SABC Mugging: The Prevalence of Percentage Based Reporting

2015-03-11 14:03

This morning I awoke to a myriad of statuses depicting a SABC contributing editor, Vuyo Mvoko being mugged at gunpoint in while the cameras were rolling. Amongst the voluminous commentary (mostly in the realm of shock and disgust) at the robbers’ brazen attitude while being filmed on live television. As most will rightly say, this is deplorable at best, since it follows a spate of robberies in recent months, where gunpoint attacks and invasions have been aired on news networks, from the repositories of CCTV footage across the country. The remarks by the attackers to "shoot that dog" only depict the sad state of how human life is viewed on the streets of South Africa, only serving to entrench negative imagery about our country.

I also wondered whether this brazen attack on the contributing producer might not have been some type of universal correction for the laughable policy of SABC’s 60/40% good over bad news reporting. As per the Zuma standard, and aptly adopted by dubious SABC Chief Operating Officer, Hlaudi Motsoeneng, the "Good story to tell" is shaken to its core when employees of the state owned broadcaster are attacked by the very people of the republic, it tries to broadcast to. Besides his poorly presented demeanuor and pronunciation, his presence on the New Age breakfast show last month was particularly cringe-worthy, especially considering his blind siding with the narrative of The Presidency. commentators have used this event as a clear indication as to the 'symbiotic relationship' which permeates the state and certain media houses

Regarding Mvoko, I personally wouldn't wish such an event on anyone, but I feel that the poorly constructed veil by the SABC and communications office has to be drawn down, to include a more sober picture of South Africa, both morally and materialistically. I won’t be the first to say that there are only bad stories, laden with depression and hopelessness to tell, but the truth is that we are a nation which stands in the face of numerous challenges. It’s no secret that poverty, unemployment and crime are co-related, and that we should be having more meaningful debates it, but it becomes hard to do so when the primary broadcaster for most South Africans becomes inept at depicting the situation on the ground so as to alert and engender meaningful action from a blinded audience. As a vital oxygen of democracy, the SABC as the organ of communication has become engrossed in the securocrat agenda, by being handcuffed and subservient to the controlled and filtered apparatus of state owned media and communications branches, which are intent on using it as a spin engine. This comes after the much heated debate over signal blocking in Parliament a few weeks ago during the State of the Nation Address, where brutal policing confirmed the dormant fears of spectators/commentators. The recent struggle to find Ellen Tshabalala's replacement can only hint at the reluctance of persons (qualified or unqualified) to take up the head post of an increasingly pressured and vulnerable organization shaky in both its foundation and helms.
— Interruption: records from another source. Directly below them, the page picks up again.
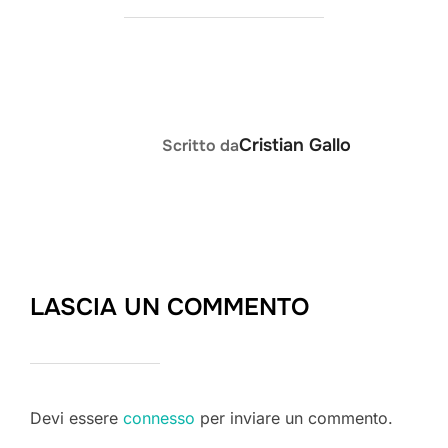
AUTORE DELL'ARTICOLO
Cristian Gallo
Scritto da
LASCIA UN COMMENTO
Devi essere
connesso
per inviare un commento.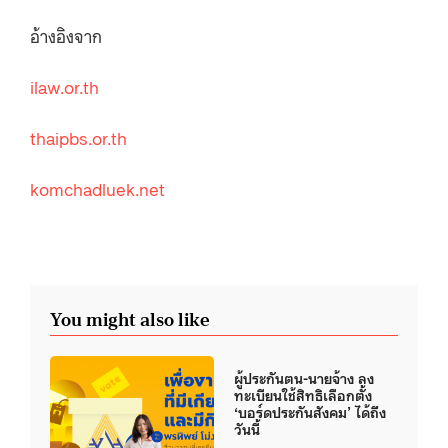
อ้างอิงจาก
ilaw.or.th
thaipbs.or.th
komchadluek.net
You might also like
ผู้ประกันตน-นายจ้าง ลง
ทะเบียนใช้สิทธิเลือกตั้ง
‘บอร์ดประกันสังคม’ ได้ถึง
วันนี้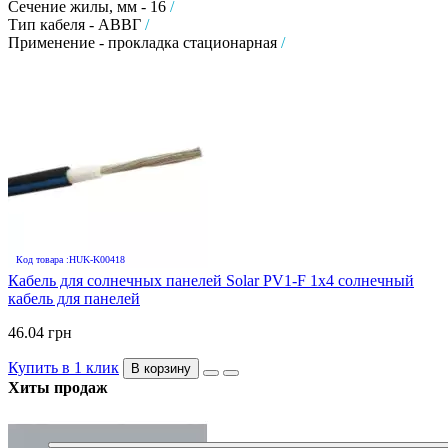
Сечение жилы, мм - 16
/
Тип кабеля - АВВГ
/
Применение - прокладка стационарная
/
Код товара :HUK-K00418
Кабель для солнечных панелей Solar PV1-F 1х4 солнечный
кабель для панелей
46.04 грн
Купить в 1 клик
В корзину
Хиты продаж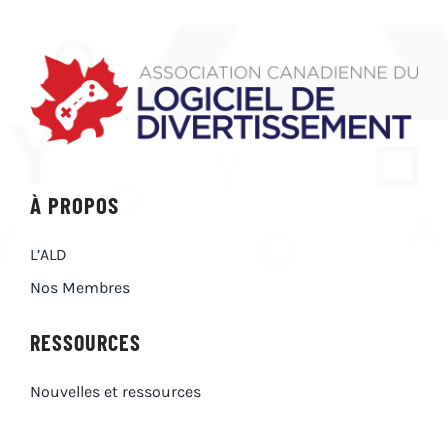
À PROPOS
L’ALD
Nos Membres
RESSOURCES
Nouvelles et ressources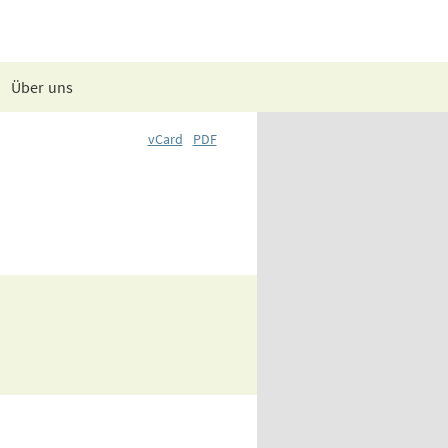
Über uns
vCard
PDF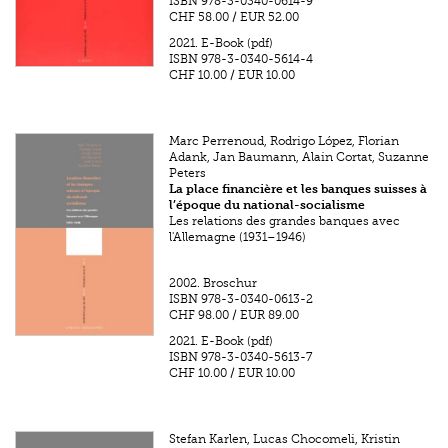
ISBN
978-3-0340-0614-9
CHF 58.00
/
EUR 52.00
2021.
E-Book (pdf)
ISBN
978-3-0340-5614-4
CHF 10.00
/
EUR 10.00
Marc Perrenoud, Rodrigo López, Florian
Adank, Jan Baumann, Alain Cortat, Suzanne
Peters
La place financière et les banques suisses à
l’époque du national-socialisme
Les relations des grandes banques avec
l'Allemagne (1931–1946)
2002.
Broschur
ISBN
978-3-0340-0613-2
CHF 98.00
/
EUR 89.00
2021.
E-Book (pdf)
ISBN
978-3-0340-5613-7
CHF 10.00
/
EUR 10.00
Stefan Karlen, Lucas Chocomeli, Kristin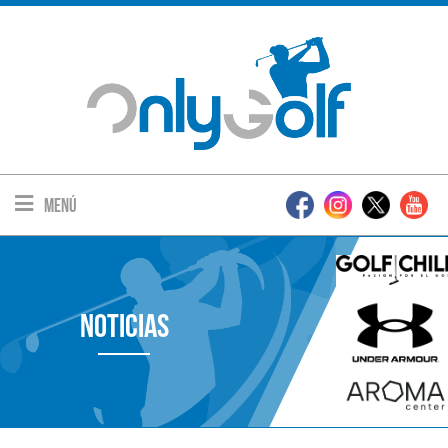
Menú
Noticias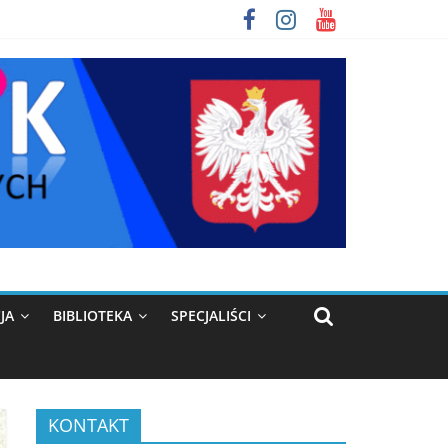
JA
BIBLIOTEKA
SPECJALIŚCI
KONTAKT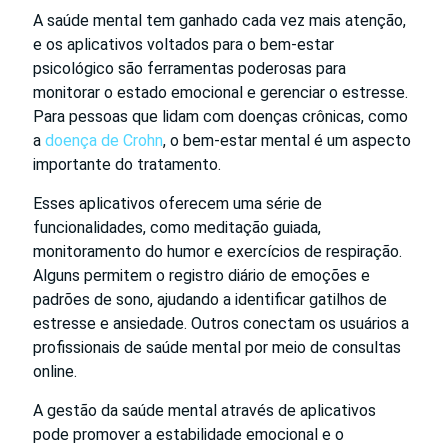
A saúde mental tem ganhado cada vez mais atenção,
e os aplicativos voltados para o bem-estar
psicológico são ferramentas poderosas para
monitorar o estado emocional e gerenciar o estresse.
Para pessoas que lidam com doenças crônicas, como
a
doença de Crohn
, o bem-estar mental é um aspecto
importante do tratamento.
Esses aplicativos oferecem uma série de
funcionalidades, como meditação guiada,
monitoramento do humor e exercícios de respiração.
Alguns permitem o registro diário de emoções e
padrões de sono, ajudando a identificar gatilhos de
estresse e ansiedade. Outros conectam os usuários a
profissionais de saúde mental por meio de consultas
online.
A gestão da saúde mental através de aplicativos
pode promover a estabilidade emocional e o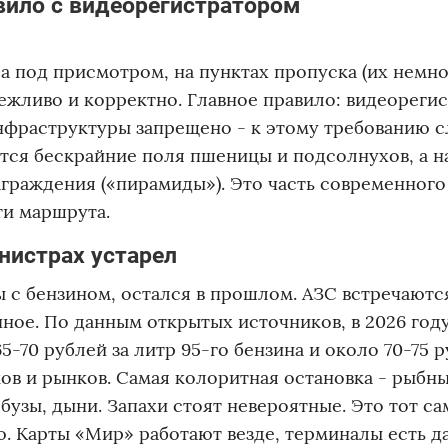
вило с видеорегистратором
а под присмотром, на пунктах пропуска (их немно
ежливо и корректно. Главное правило: видеореги
инфраструктуры запрещено - к этому требованию с
тся бескрайние поля пшеницы и подсолнухов, а н
граждения («пирамиды»). Это часть современного
ти маршрута.
анистрах устарел
ы с бензином, остался в прошлом. АЗС встречают
нное. По данным открытых источников, в 2026 год
5-70 рублей за литр 95-го бензина и около 70-75 р
ков и рынков. Самая колоритная остановка - рыбн
рбузы, дыни. Запахи стоят невероятные. Это тот с
. Карты «Мир» работают везде, терминалы есть д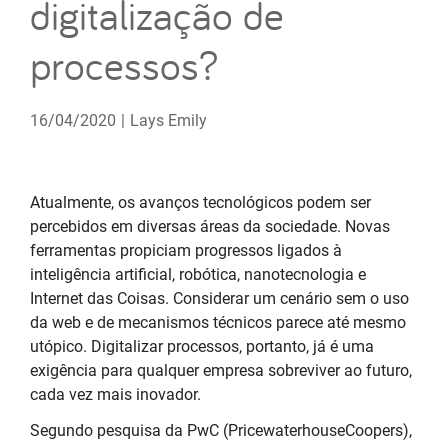
digitalização de
processos?
16/04/2020
|
Lays Emily
Atualmente, os avanços tecnológicos podem ser
percebidos em diversas áreas da sociedade. Novas
ferramentas propiciam progressos ligados à
inteligência artificial, robótica, nanotecnologia e
Internet das Coisas. Considerar um cenário sem o uso
da web e de mecanismos técnicos parece até mesmo
utópico. Digitalizar processos, portanto, já é uma
exigência para qualquer empresa sobreviver ao futuro,
cada vez mais inovador.
Segundo pesquisa da PwC (PricewaterhouseCoopers),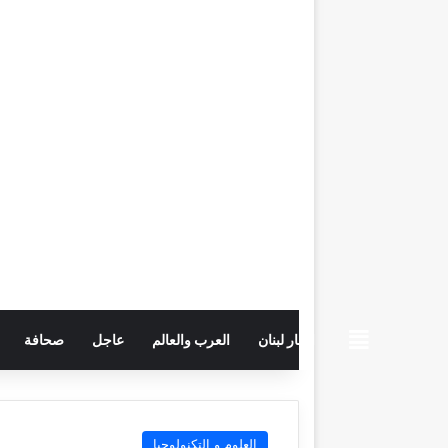
beiruttime
اخبار لبنان
العرب والعالم
عاجل
صحافة
العلوم و التكنولوجيا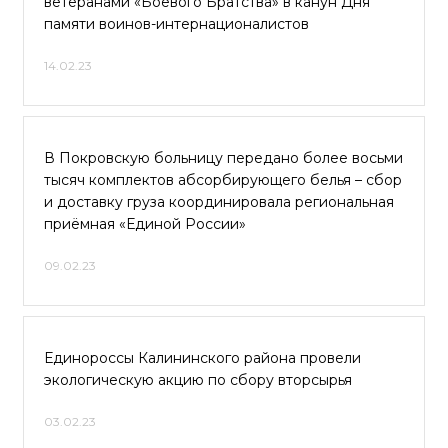
ветеранами «Боевого Братства» в канун Дня
памяти воинов-интернационалистов
14.02.23
В Покровскую больницу передано более восьми
тысяч комплектов абсорбирующего белья – сбор
и доставку груза координировала региональная
приёмная «Единой России»
09.02.23
Единороссы Калининского района провели
экологическую акцию по сбору вторсырья
03.02.23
If anything, the incident involving Vuyo Mvoko should be used as a springboard to talk about and address crime beyond the reactionary calls for arrests, as my friend and colleague Lukhona Mnguni has stated on his Facebook wall. Given the allegiance of executives at the SABC to the halls of power in the presidency however, the opportune moment for a change in the broadcaster’s communicative policy was lost before it was even sprung.